PROBLEM REQUIREMENTS =>
Retype the entries below word for word, leaving out every picture.

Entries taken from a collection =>
━━━
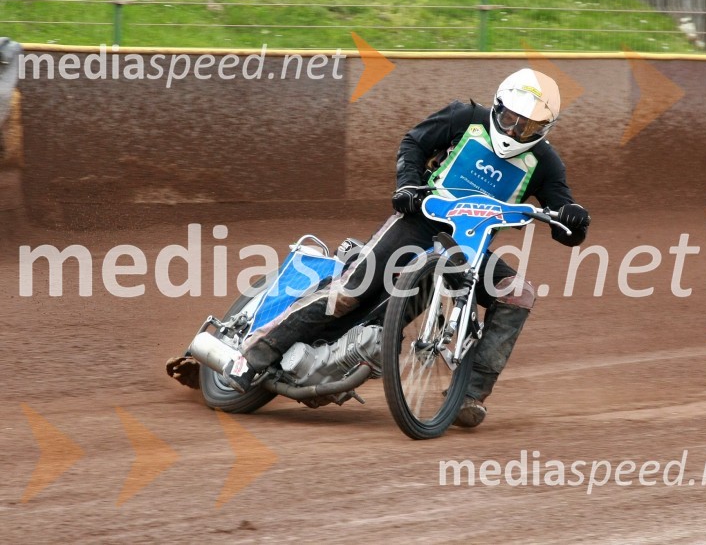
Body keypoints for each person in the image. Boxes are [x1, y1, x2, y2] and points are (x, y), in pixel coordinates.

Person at [224, 68, 590, 428]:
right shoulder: (465, 117)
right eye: (510, 119)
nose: (514, 131)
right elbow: (414, 142)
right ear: (497, 107)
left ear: (544, 129)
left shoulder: (545, 163)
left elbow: (564, 220)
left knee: (517, 294)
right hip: (418, 221)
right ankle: (256, 353)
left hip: (468, 250)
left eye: (527, 127)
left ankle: (470, 395)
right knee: (352, 290)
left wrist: (575, 219)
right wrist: (408, 186)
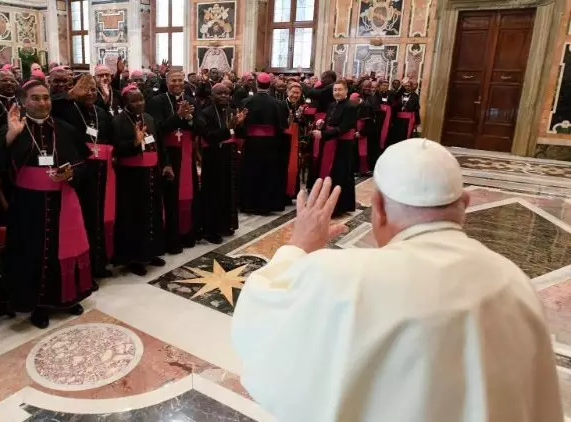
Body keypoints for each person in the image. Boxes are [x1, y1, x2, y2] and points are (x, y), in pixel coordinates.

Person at [232, 139, 565, 422]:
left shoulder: (343, 277)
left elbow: (258, 317)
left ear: (378, 207)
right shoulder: (515, 282)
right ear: (465, 204)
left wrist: (298, 246)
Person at [0, 80, 94, 329]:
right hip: (28, 206)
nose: (42, 102)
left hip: (63, 201)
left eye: (46, 97)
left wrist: (71, 175)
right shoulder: (14, 129)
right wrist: (10, 136)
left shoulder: (65, 128)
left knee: (65, 250)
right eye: (35, 98)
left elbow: (85, 166)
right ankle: (37, 304)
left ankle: (66, 298)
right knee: (31, 254)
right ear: (24, 102)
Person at [54, 74, 115, 279]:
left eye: (93, 90)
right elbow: (53, 105)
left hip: (101, 170)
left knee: (98, 217)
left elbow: (109, 135)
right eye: (85, 89)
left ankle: (98, 264)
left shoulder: (100, 112)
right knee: (84, 218)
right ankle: (84, 271)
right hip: (80, 171)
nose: (90, 93)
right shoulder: (67, 109)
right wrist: (70, 94)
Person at [112, 85, 166, 276]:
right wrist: (134, 143)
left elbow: (158, 144)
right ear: (125, 102)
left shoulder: (149, 118)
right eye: (134, 100)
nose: (139, 103)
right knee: (135, 216)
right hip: (131, 178)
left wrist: (164, 165)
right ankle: (133, 258)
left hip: (151, 172)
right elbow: (117, 149)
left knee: (153, 213)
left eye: (141, 99)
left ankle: (152, 252)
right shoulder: (117, 121)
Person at [146, 70, 200, 254]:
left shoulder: (192, 101)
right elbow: (158, 129)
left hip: (186, 154)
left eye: (180, 80)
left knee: (188, 193)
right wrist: (177, 116)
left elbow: (198, 127)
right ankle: (171, 238)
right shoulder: (156, 101)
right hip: (167, 154)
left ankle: (187, 234)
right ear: (167, 83)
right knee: (169, 197)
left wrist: (191, 119)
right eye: (173, 80)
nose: (177, 83)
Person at [197, 83, 245, 244]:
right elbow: (208, 136)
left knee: (228, 191)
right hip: (213, 158)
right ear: (212, 96)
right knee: (213, 194)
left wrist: (240, 125)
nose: (224, 96)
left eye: (226, 93)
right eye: (220, 93)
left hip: (229, 155)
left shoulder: (232, 111)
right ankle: (210, 230)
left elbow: (237, 133)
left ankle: (225, 225)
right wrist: (228, 128)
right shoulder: (205, 113)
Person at [240, 72, 287, 215]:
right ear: (270, 85)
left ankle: (249, 205)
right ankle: (266, 205)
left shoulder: (246, 102)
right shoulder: (278, 104)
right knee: (268, 174)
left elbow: (241, 126)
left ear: (256, 84)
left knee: (251, 173)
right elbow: (282, 127)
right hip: (271, 146)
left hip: (251, 145)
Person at [309, 80, 357, 217]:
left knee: (339, 173)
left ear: (346, 91)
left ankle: (338, 206)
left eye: (340, 89)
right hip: (331, 142)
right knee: (328, 172)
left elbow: (344, 127)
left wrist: (323, 134)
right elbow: (330, 123)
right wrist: (322, 124)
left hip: (342, 145)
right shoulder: (331, 105)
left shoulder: (350, 106)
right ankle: (325, 202)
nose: (337, 92)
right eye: (335, 90)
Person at [388, 80, 421, 146]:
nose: (407, 87)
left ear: (411, 87)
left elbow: (416, 109)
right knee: (396, 135)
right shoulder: (398, 95)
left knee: (406, 136)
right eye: (406, 86)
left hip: (408, 121)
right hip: (397, 119)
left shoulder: (415, 96)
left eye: (409, 86)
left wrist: (417, 122)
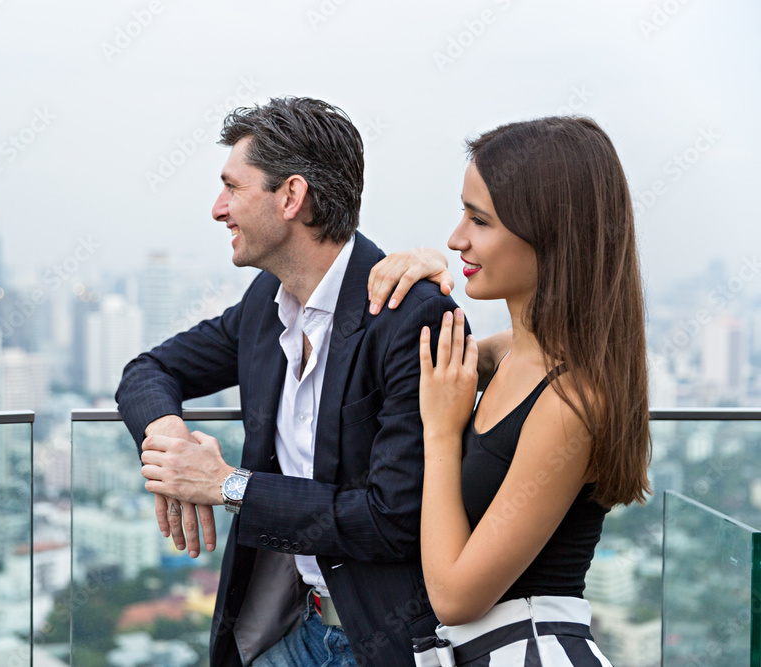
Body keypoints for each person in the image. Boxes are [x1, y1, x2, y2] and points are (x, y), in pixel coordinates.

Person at [116, 96, 464, 666]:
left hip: (383, 643)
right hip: (297, 629)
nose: (218, 209)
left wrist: (228, 485)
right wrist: (171, 442)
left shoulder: (409, 317)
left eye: (233, 187)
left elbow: (393, 520)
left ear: (291, 197)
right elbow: (149, 370)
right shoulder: (265, 305)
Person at [374, 116, 651, 665]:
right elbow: (391, 373)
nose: (456, 238)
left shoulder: (571, 402)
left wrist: (441, 433)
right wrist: (421, 270)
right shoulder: (510, 353)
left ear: (551, 235)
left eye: (479, 220)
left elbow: (455, 598)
━━━
TASK ANSWER =>
Body keypoints for each person in the image. Boxes are [x1, y1, x2, y2] and points are (x, y), in pixel coordinates.

Person at [224, 68, 590, 428]:
right shoulder: (465, 117)
right eye: (510, 119)
nose: (514, 131)
right elbow: (414, 142)
right ear: (497, 107)
left ear: (544, 129)
left shoulder: (545, 163)
left elbow: (564, 220)
left knee: (517, 294)
right hip: (418, 221)
right ankle: (256, 353)
left hip: (468, 250)
left eye: (527, 127)
left ankle: (470, 395)
right knee: (352, 290)
left wrist: (575, 219)
right wrist: (408, 186)
Body keypoints for each person in the image. Boxes are [x1, y1, x2, y2] and points are (x, y), in pixel coordinates.

Person at [232, 139, 565, 422]:
left shoulder: (343, 277)
left elbow: (258, 317)
left ear: (378, 207)
right shoulder: (515, 282)
right ear: (465, 204)
left wrist: (298, 246)
Person at [0, 80, 94, 329]:
right hip: (28, 206)
nose: (42, 102)
left hip: (63, 201)
left eye: (46, 97)
left wrist: (71, 175)
right shoulder: (14, 129)
right wrist: (10, 136)
left shoulder: (65, 128)
left knee: (65, 250)
right eye: (35, 98)
left elbow: (85, 166)
right ankle: (37, 304)
left ankle: (66, 298)
right knee: (31, 254)
right ear: (24, 102)
Person at [54, 74, 115, 279]:
left eye: (93, 90)
right elbow: (53, 105)
left hip: (101, 170)
left knee: (98, 217)
left elbow: (109, 135)
right eye: (85, 89)
left ankle: (98, 264)
left shoulder: (100, 112)
right knee: (84, 218)
right ankle: (84, 271)
right hip: (80, 171)
nose: (90, 93)
right shoulder: (67, 109)
right wrist: (70, 94)
Person at [112, 85, 166, 276]:
right wrist: (134, 143)
left elbow: (158, 144)
right ear: (125, 102)
left shoulder: (149, 118)
right eye: (134, 100)
nose: (139, 103)
right knee: (135, 216)
right hip: (131, 178)
left wrist: (164, 165)
right ankle: (133, 258)
left hip: (151, 172)
right elbow: (117, 149)
left knee: (153, 213)
left eye: (141, 99)
left ankle: (152, 252)
right shoulder: (117, 121)
Person at [146, 70, 200, 254]:
left shoulder: (192, 101)
right elbow: (158, 129)
left hip: (186, 154)
left eye: (180, 80)
left knee: (188, 193)
right wrist: (177, 116)
left elbow: (198, 127)
right ankle: (171, 238)
right shoulder: (156, 101)
right hip: (167, 154)
left ankle: (187, 234)
right ear: (167, 83)
right knee: (169, 197)
left wrist: (191, 119)
right eye: (173, 80)
nose: (177, 83)
Person at [197, 83, 245, 244]:
right elbow: (208, 136)
left knee: (228, 191)
right hip: (213, 158)
right ear: (212, 96)
right knee: (213, 194)
left wrist: (240, 125)
nose: (224, 96)
left eye: (226, 93)
right eye: (220, 93)
left hip: (229, 155)
left shoulder: (232, 111)
right ankle: (210, 230)
left elbow: (237, 133)
left ankle: (225, 225)
right wrist: (228, 128)
right shoulder: (205, 113)
Person at [240, 72, 287, 215]:
right ear: (270, 85)
left ankle: (249, 205)
right ankle: (266, 205)
left shoulder: (246, 102)
right shoulder: (278, 104)
right knee: (268, 174)
left elbow: (241, 126)
left ear: (256, 84)
left knee: (251, 173)
right elbow: (282, 127)
right hip: (271, 146)
left hip: (251, 145)
Person at [309, 80, 357, 217]:
left knee: (339, 173)
left ear: (346, 91)
left ankle: (338, 206)
left eye: (340, 89)
right hip: (331, 142)
right knee: (328, 172)
left elbow: (344, 127)
left wrist: (323, 134)
right elbow: (330, 123)
right wrist: (322, 124)
left hip: (342, 145)
right shoulder: (331, 105)
left shoulder: (350, 106)
right ankle: (325, 202)
nose: (337, 92)
right eye: (335, 90)
Person at [388, 80, 421, 146]:
nose: (407, 87)
left ear: (411, 87)
left elbow: (416, 109)
right knee: (396, 135)
right shoulder: (398, 95)
left knee: (406, 136)
right eye: (406, 86)
left hip: (408, 121)
right hip: (397, 119)
left shoulder: (415, 96)
left eye: (409, 86)
left wrist: (417, 122)
Body keypoints for each person in the image. Boxes are [x1, y1, x2, y2] and points are (x, y), in pixel coordinates.

Person at [116, 96, 464, 666]:
left hip: (383, 643)
right hip: (297, 629)
nose: (218, 209)
left wrist: (228, 485)
right wrist: (171, 442)
left shoulder: (409, 317)
left eye: (233, 187)
left elbow: (393, 520)
left ear: (291, 197)
right elbow: (149, 370)
right shoulder: (265, 305)
Person at [374, 116, 651, 665]:
right elbow: (391, 373)
nose: (456, 238)
left shoulder: (571, 402)
left wrist: (441, 433)
right wrist: (421, 270)
right shoulder: (510, 353)
left ear: (551, 235)
left eye: (479, 220)
left elbow: (455, 598)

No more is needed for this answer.